Start the aggregation and processing loops.

Raises

Exception Description
RuntimeError If the batcher is already running.

stop()

def stop()

Graceful shutdown: process all enqueued work, then stop.

Blocks until every pending future is resolved.

submit()

def submit(
    record: RecordT,
    estimated_tokens: int | None,
    estimated_cost: int | None,
) -> asyncio.Future[ResultT]

Submit a single record for batched inference.

Accepts either estimated_tokens or estimated_cost.
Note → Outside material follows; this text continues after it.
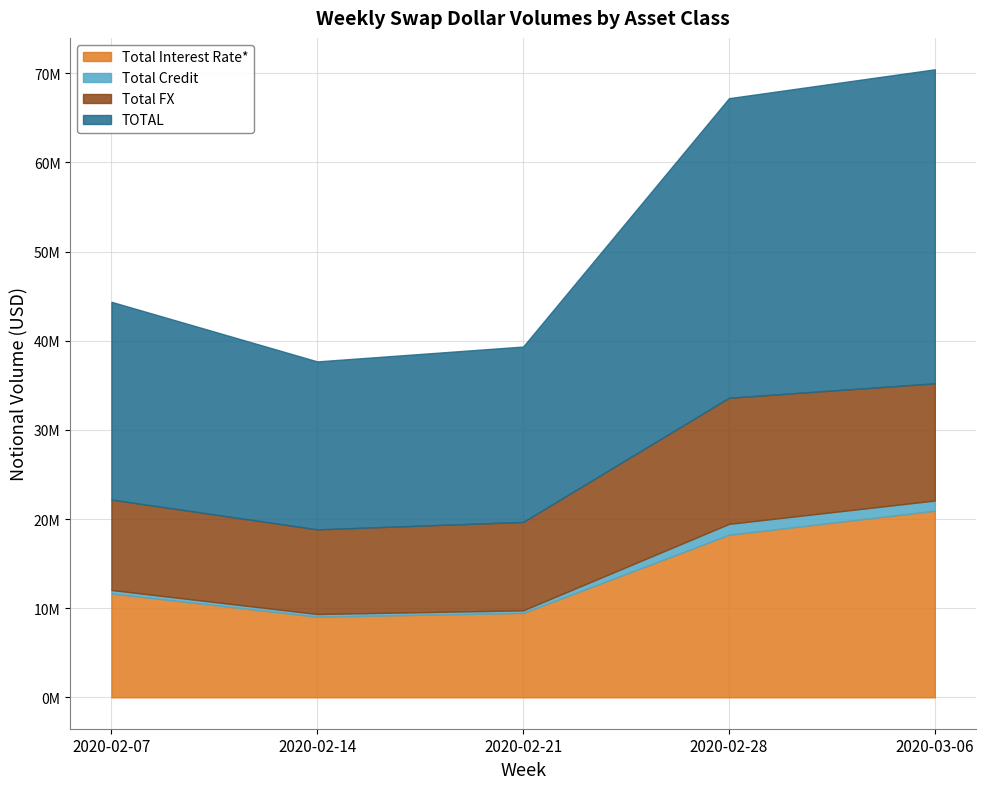

True or false: TOTAL and Total Interest Rate* cross at least once.

False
Parameter Type Description
record RecordT The input record.
estimated_tokens int | None Optional explicit token count.
estimated_cost int | None Optional explicit cost (base class parameter).

Returns

A future whose result is the corresponding entry from the list returned by the inference function.

submit_batch()

def submit_batch(
    records: Sequence[RecordT],
    estimated_cost: Sequence[int] | None,
) -> list[asyncio.Future[ResultT]]

Convenience: submit multiple records and return their futures.

Parameter Type Description
records Sequence[RecordT] Iterable of input records.
estimated_cost Sequence[int] | None Optional per-record cost estimates. Length must match records when provided.

Returns: List of futures, one per record.